* [Given data]:
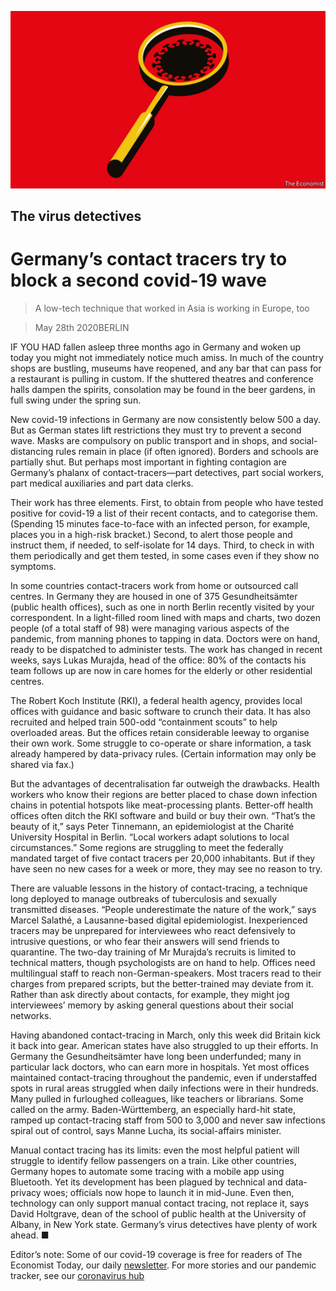 ![](./images/20200530_EUD002.jpg)

## The virus detectives

# Germany’s contact tracers try to block a second covid-19 wave

> A low-tech technique that worked in Asia is working in Europe, too

> May 28th 2020BERLIN

IF YOU HAD fallen asleep three months ago in Germany and woken up today you might not immediately notice much amiss. In much of the country shops are bustling, museums have reopened, and any bar that can pass for a restaurant is pulling in custom. If the shuttered theatres and conference halls dampen the spirits, consolation may be found in the beer gardens, in full swing under the spring sun.

New covid-19 infections in Germany are now consistently below 500 a day. But as German states lift restrictions they must try to prevent a second wave. Masks are compulsory on public transport and in shops, and social-distancing rules remain in place (if often ignored). Borders and schools are partially shut. But perhaps most important in fighting contagion are Germany’s phalanx of contact-tracers—part detectives, part social workers, part medical auxiliaries and part data clerks.

Their work has three elements. First, to obtain from people who have tested positive for covid-19 a list of their recent contacts, and to categorise them. (Spending 15 minutes face-to-face with an infected person, for example, places you in a high-risk bracket.) Second, to alert those people and instruct them, if needed, to self-isolate for 14 days. Third, to check in with them periodically and get them tested, in some cases even if they show no symptoms.

In some countries contact-tracers work from home or outsourced call centres. In Germany they are housed in one of 375 Gesundheitsämter (public health offices), such as one in north Berlin recently visited by your correspondent. In a light-filled room lined with maps and charts, two dozen people (of a total staff of 98) were managing various aspects of the pandemic, from manning phones to tapping in data. Doctors were on hand, ready to be dispatched to administer tests. The work has changed in recent weeks, says Lukas Murajda, head of the office: 80% of the contacts his team follows up are now in care homes for the elderly or other residential centres.

The Robert Koch Institute (RKI), a federal health agency, provides local offices with guidance and basic software to crunch their data. It has also recruited and helped train 500-odd “containment scouts” to help overloaded areas. But the offices retain considerable leeway to organise their own work. Some struggle to co-operate or share information, a task already hampered by data-privacy rules. (Certain information may only be shared via fax.)

But the advantages of decentralisation far outweigh the drawbacks. Health workers who know their regions are better placed to chase down infection chains in potential hotspots like meat-processing plants. Better-off health offices often ditch the RKI software and build or buy their own. “That’s the beauty of it,” says Peter Tinnemann, an epidemiologist at the Charité University Hospital in Berlin. “Local workers adapt solutions to local circumstances.” Some regions are struggling to meet the federally mandated target of five contact tracers per 20,000 inhabitants. But if they have seen no new cases for a week or more, they may see no reason to try.

There are valuable lessons in the history of contact-tracing, a technique long deployed to manage outbreaks of tuberculosis and sexually transmitted diseases. “People underestimate the nature of the work,” says Marcel Salathé, a Lausanne-based digital epidemiologist. Inexperienced tracers may be unprepared for interviewees who react defensively to intrusive questions, or who fear their answers will send friends to quarantine. The two-day training of Mr Murajda’s recruits is limited to technical matters, though psychologists are on hand to help. Offices need multilingual staff to reach non-German-speakers. Most tracers read to their charges from prepared scripts, but the better-trained may deviate from it. Rather than ask directly about contacts, for example, they might jog interviewees’ memory by asking general questions about their social networks.

Having abandoned contact-tracing in March, only this week did Britain kick it back into gear. American states have also struggled to up their efforts. In Germany the Gesundheitsämter have long been underfunded; many in particular lack doctors, who can earn more in hospitals. Yet most offices maintained contact-tracing throughout the pandemic, even if understaffed spots in rural areas struggled when daily infections were in their hundreds. Many pulled in furloughed colleagues, like teachers or librarians. Some called on the army. Baden-Württemberg, an especially hard-hit state, ramped up contact-tracing staff from 500 to 3,000 and never saw infections spiral out of control, says Manne Lucha, its social-affairs minister.

Manual contact tracing has its limits: even the most helpful patient will struggle to identify fellow passengers on a train. Like other countries, Germany hopes to automate some tracing with a mobile app using Bluetooth. Yet its development has been plagued by technical and data-privacy woes; officials now hope to launch it in mid-June. Even then, technology can only support manual contact tracing, not replace it, says David Holtgrave, dean of the school of public health at the University of Albany, in New York state. Germany’s virus detectives have plenty of work ahead. ■

Editor’s note: Some of our covid-19 coverage is free for readers of The Economist Today, our daily [newsletter](https://www.economist.com/https://my.economist.com/user#newsletter). For more stories and our pandemic tracker, see our [coronavirus hub](https://www.economist.com//news/2020/03/11/the-economists-coverage-of-the-coronavirus)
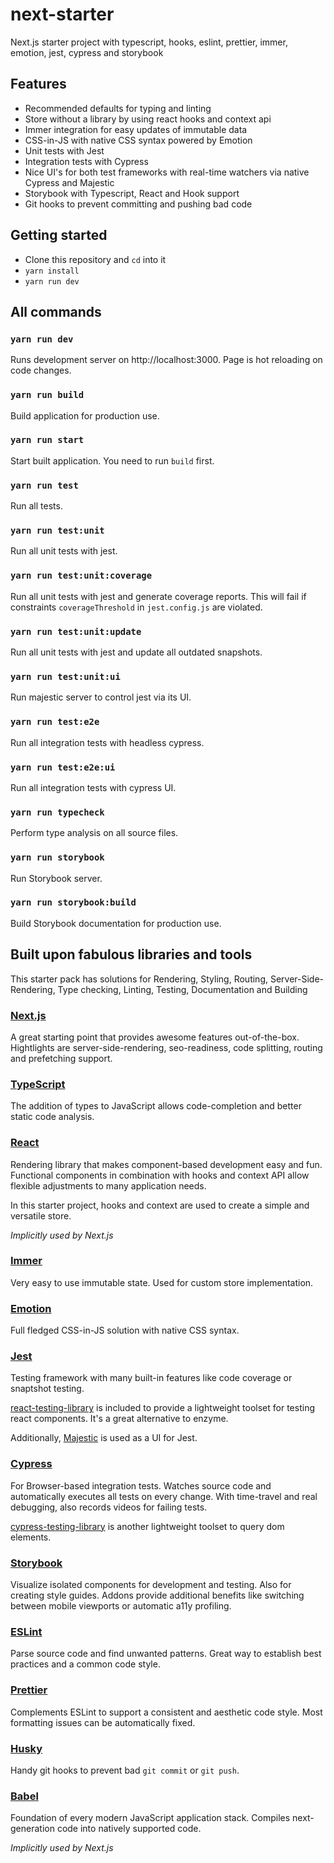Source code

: # next-starter
Next.js starter project with typescript, hooks, eslint, prettier, immer, emotion, jest, cypress and storybook

## Features
* Recommended defaults for typing and linting
* Store without a library by using react hooks and context api
* Immer integration for easy updates of immutable data
* CSS-in-JS with native CSS syntax powered by Emotion 
* Unit tests with Jest
* Integration tests with Cypress
* Nice UI's for both test frameworks with real-time watchers via native Cypress and Majestic
* Storybook with Typescript, React and Hook support
* Git hooks to prevent committing and pushing bad code

## Getting started
* Clone this repository and `cd` into it
* `yarn install`
* `yarn run dev`

## All commands

### `yarn run dev`
Runs development server on http://localhost:3000. Page is hot reloading on code changes.

### `yarn run build`
Build application for production use.

### `yarn run start`
Start built application. You need to run `build` first.

### `yarn run test`
Run all tests.

### `yarn run test:unit`
Run all unit tests with jest.

### `yarn run test:unit:coverage`
Run all unit tests with jest and generate coverage reports. This will fail if constraints `coverageThreshold` in `jest.config.js` are violated.

### `yarn run test:unit:update`
Run all unit tests with jest and update all outdated snapshots.

### `yarn run test:unit:ui`
Run majestic server to control jest via its UI.

### `yarn run test:e2e`
Run all integration tests with headless cypress.

### `yarn run test:e2e:ui`
Run all integration tests with cypress UI.

### `yarn run typecheck`
Perform type analysis on all source files.

### `yarn run storybook`
Run Storybook server.

### `yarn run storybook:build`
Build Storybook documentation for production use.
    
## Built upon fabulous libraries and tools

This starter pack has solutions for Rendering, Styling, Routing, Server-Side-Rendering, Type checking, Linting, Testing, Documentation and Building   

### [Next.js](https://github.com/zeit/next.js/https://github.com/zeit/next.js/)
A great starting point that provides awesome features out-of-the-box. Hightlights are server-side-rendering, seo-readiness, code splitting, routing and prefetching support.

### [TypeScript](https://github.com/Microsoft/TypeScript)
The addition of types to JavaScript allows code-completion and better static code analysis. 

### [React](https://github.com/facebook/react/) 
Rendering library that makes component-based development easy and fun. Functional components in combination with hooks and context API allow flexible adjustments to many application needs.

In this starter project, hooks and context are used to create a simple and versatile store.

*Implicitly used by Next.js*

### [Immer](https://github.com/immerjs/immer)
Very easy to use immutable state. Used for custom store implementation.

### [Emotion](https://github.com/emotion-js/emotion)
Full fledged CSS-in-JS solution with native CSS syntax. 

### [Jest](https://github.com/facebook/jest)
Testing framework with many built-in features like code coverage or snaptshot testing.

[react-testing-library](https://github.com/testing-library/react-testing-library) is included to provide a lightweight toolset for testing react components. It's a great alternative to enzyme. 

Additionally, [Majestic](https://github.com/Raathigesh/majestic/) is used as a UI for Jest. 

### [Cypress](https://github.com/cypress-io/cypress)
For Browser-based integration tests. Watches source code and automatically executes all tests on every change. With time-travel and real debugging, also records videos for failing tests.

[cypress-testing-library](https://github.com/testing-library/cypress-testing-library) is another lightweight toolset to query dom elements.  

### [Storybook](https://github.com/storybooks/storybook)
Visualize isolated components for development and testing. Also for creating style guides. Addons provide additional benefits like switching between mobile viewports or automatic a11y profiling. 

### [ESLint](https://github.com/eslint/eslint)
Parse source code and find unwanted patterns. Great way to establish best practices and a common code style. 

### [Prettier](https://github.com/prettier/prettier)
Complements ESLint to support a consistent and aesthetic code style. Most formatting issues can be automatically fixed.  

### [Husky](https://github.com/typicode/husky)
Handy git hooks to prevent bad `git commit` or `git push`.

### [Babel](https://github.com/babel/babel)
Foundation of every modern JavaScript application stack. Compiles next-generation code into natively supported code.

*Implicitly used by Next.js*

* [Work to complete]:
From the line holding "### [Prettier](https://github.com/prettier/prettier)" to the last line of the material above, reproduce every line exactly, and only those.

* [Exercise output]:
### [Prettier](https://github.com/prettier/prettier)
Complements ESLint to support a consistent and aesthetic code style. Most formatting issues can be automatically fixed.  

### [Husky](https://github.com/typicode/husky)
Handy git hooks to prevent bad `git commit` or `git push`.

### [Babel](https://github.com/babel/babel)
Foundation of every modern JavaScript application stack. Compiles next-generation code into natively supported code.

*Implicitly used by Next.js*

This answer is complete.